1 bedroom unit, 2 bedroom unit, 4 bedroom unit and commercial space. All are fully rented.
Tenants pay their own gas, electric and hot water.
Landlord pays water, sewer and trash

\$180k asking, \$130k remaining on mortgage
Expenses = \$10.2k/yr
NOI = \$20.4k/yr

These are the caculcations that I made for a potential offer based on what
I learned in a REI course:

\$30,672 (Annual income)

• \$ 6,314 (20% ROI from annual income)

\$24,537

• \$ 8,588 (35% Expenses)

## \$15,949 x 100 (100 multiplier)

=\$159,490 (Price to offer for the property; or offer \$160k)

Re: Need your help!!! -thanks! - Posted by Nick

Posted by Nick on July 19, 2001 at 15:27:29:

Ron,

This is how I would do the numbers. As you know everyone has there own way.

Annual Income: \$30,672
Expenses: \$10,200
Equals: \$20,472

So now you have to get your mortgage payments to be what ever gives you the profit you want. My number would be about \$500/mth profit is what I would want. So \$6000 profit for the first year.

NOI: \$20,472
Profit: \$ 6,000
Left for Mortgage: \$14,472

Working backwards from here a mortgage of \$145,000 at 9% for 30 years would be \$1,166.70/Mth or \$14,000.43 debt service for the property. As long as you can cover the debt service with the income of the property you are OK.

My offer would be \$140K and I would be willing to go up to 145K. If your profit margin is different just do the same calculations with what ever you want for profit.

Remember the deal is only good if you are getting the profit that you want to make out of it.

Let’s look at the 160K offer that would be a debt service of \$15,448.75 so you would make approximately \$5,000 profit for the first year. Excluding any vacancies. If 5K is enough than the 160K offer is what you should do.

Of course all these calculations are for a no money down deal.

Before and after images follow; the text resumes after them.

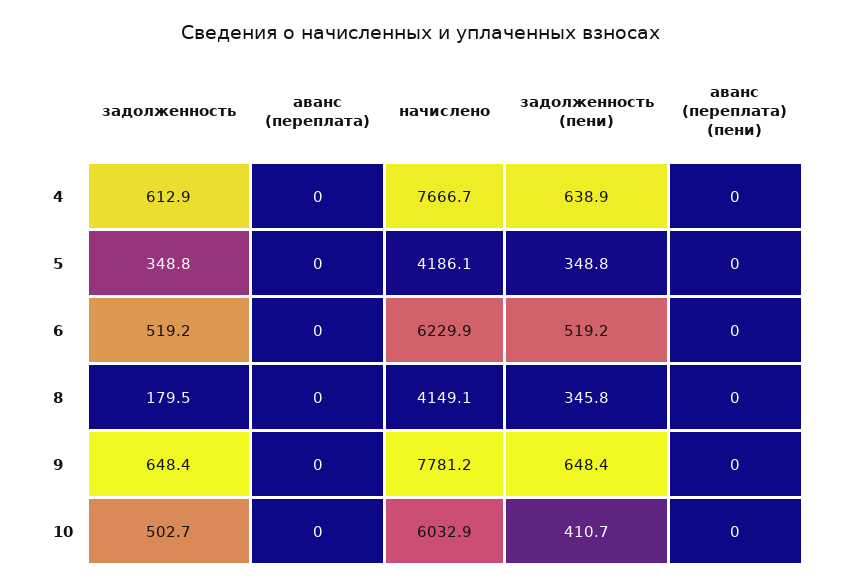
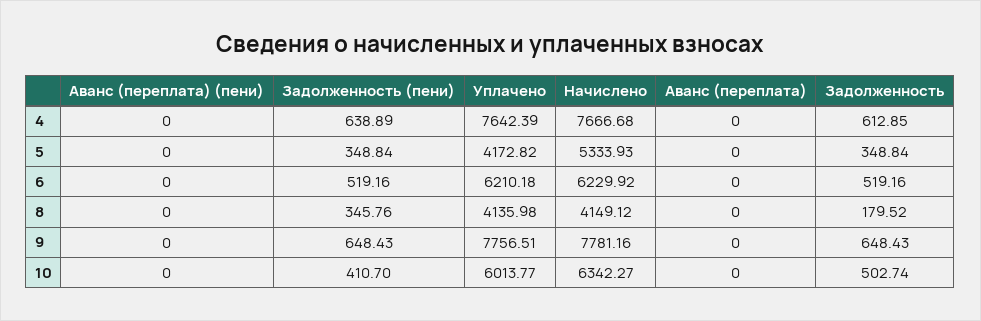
  {
    "задолженность": {
      "4": 612.85,
      "5": 348.84,
      "6": 519.16,
      "8": 179.52,
      "9": 648.43,
      "10": 502.74
    },
    "аванс (переплата)": {
      "4": 0,
      "5": 0,
      "6": 0,
      "8": 0,
      "9": 0,
      "10": 0
    },
    "начислено": {
      "4": 7666.68,
-     "5": 4186.1,
+     "5": 5333.93,
      "6": 6229.92,
      "8": 4149.12,
      "9": 7781.16,
-     "10": 6032.9
+     "10": 6342.27
    },
    "задолженность (пени)": {
      "4": 638.89,
      "5": 348.84,
      "6": 519.16,
      "8": 345.76,
      "9": 648.43,
      "10": 410.7
    },
    "аванс (переплата) (пени)": {
      "4": 0,
      "5": 0,
      "6": 0,
      "8": 0,
      "9": 0,
      "10": 0
-   }
+   },
+   "Уплачено": {
+     "4": 7642.39,
+     "5": 4172.82,
+     "6": 6210.18,
+     "8": 4135.98,
+     "9": 7756.51,
+     "10": 6013.77
+   }
  }

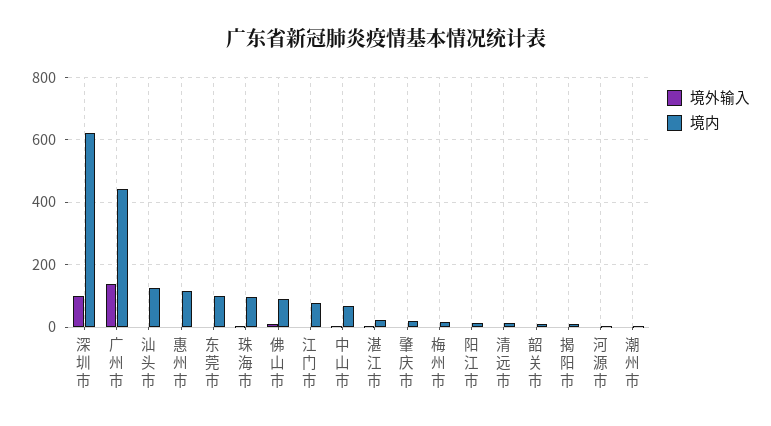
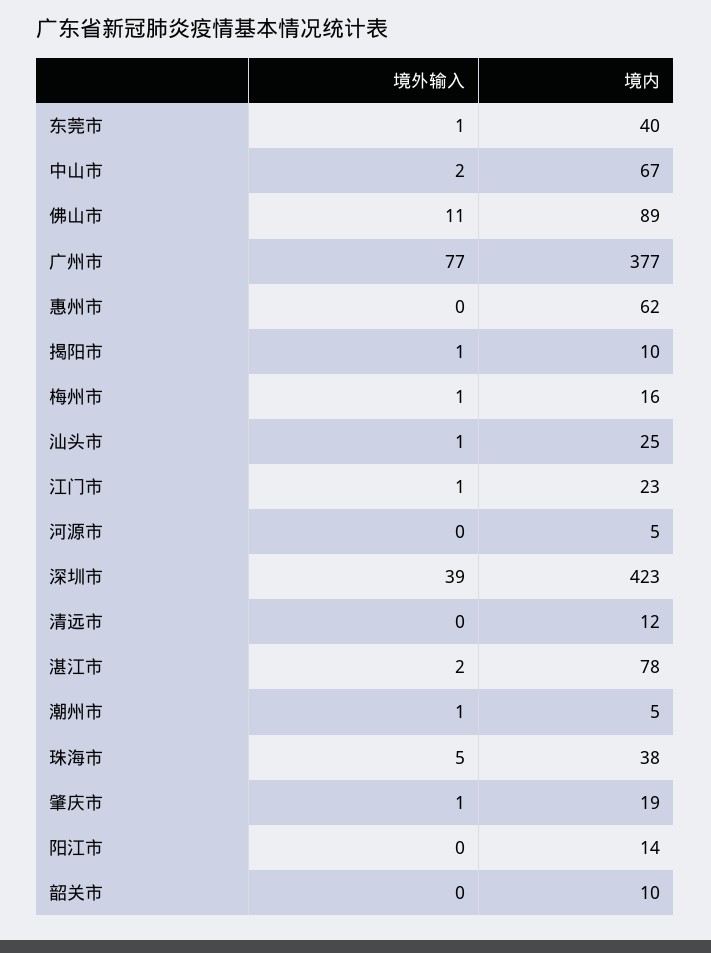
  {
    "境外输入": {
-     "深圳市": 100,
+     "深圳市": 39,
-     "广州市": 140,
+     "广州市": 77,
      "汕头市": 1,
      "惠州市": 0,
      "东莞市": 1,
      "珠海市": 5,
      "佛山市": 11,
      "江门市": 1,
      "中山市": 2,
      "湛江市": 2,
      "肇庆市": 1,
      "梅州市": 1,
      "阳江市": 0,
      "清远市": 0,
      "韶关市": 0,
      "揭阳市": 1,
      "河源市": 0,
      "潮州市": 1
    },
    "境内": {
-     "深圳市": 620,
+     "深圳市": 423,
-     "广州市": 440,
+     "广州市": 377,
-     "汕头市": 120,
+     "汕头市": 25,
-     "惠州市": 120,
+     "惠州市": 62,
-     "东莞市": 100,
+     "东莞市": 40,
-     "珠海市": 100,
+     "珠海市": 38,
      "佛山市": 89,
-     "江门市": 80,
+     "江门市": 23,
      "中山市": 67,
-     "湛江市": 20,
+     "湛江市": 78,
      "肇庆市": 19,
      "梅州市": 16,
      "阳江市": 14,
      "清远市": 12,
      "韶关市": 10,
      "揭阳市": 10,
      "河源市": 5,
      "潮州市": 5
    }
  }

If you are going to put money down the numbers change quite abit.

Nick

PS Nice talking to you again and Good Luck

Re: Need your help!!! -thanks! - Posted by Jim Rayner

Posted by Jim Rayner on July 19, 2001 at 15:22:24:

Ron,

There really is not enough information provided to make a good estimate of the value but solely based on the information provided and my default standard criteria this deal would not even make it past my first screening unless the asking price were some where in the range of 105K to 138K. This is just another retail priced deal… even with the possibility of a seller carry back.

Re: Need your help!!! -thanks! - Posted by Aldo Rabih

Posted by Aldo Rabih on July 19, 2001 at 14:40:28:

Your valuation skills - although o.k. are not necessarily fixed. You must remember that Real estate is valued differently by different people.
Consider why you want the property and how it will affect your taxable situation.
You can value based on Earnings, Land values and cash flows. Both cash flows and earnings must be discounted for your required rate of return.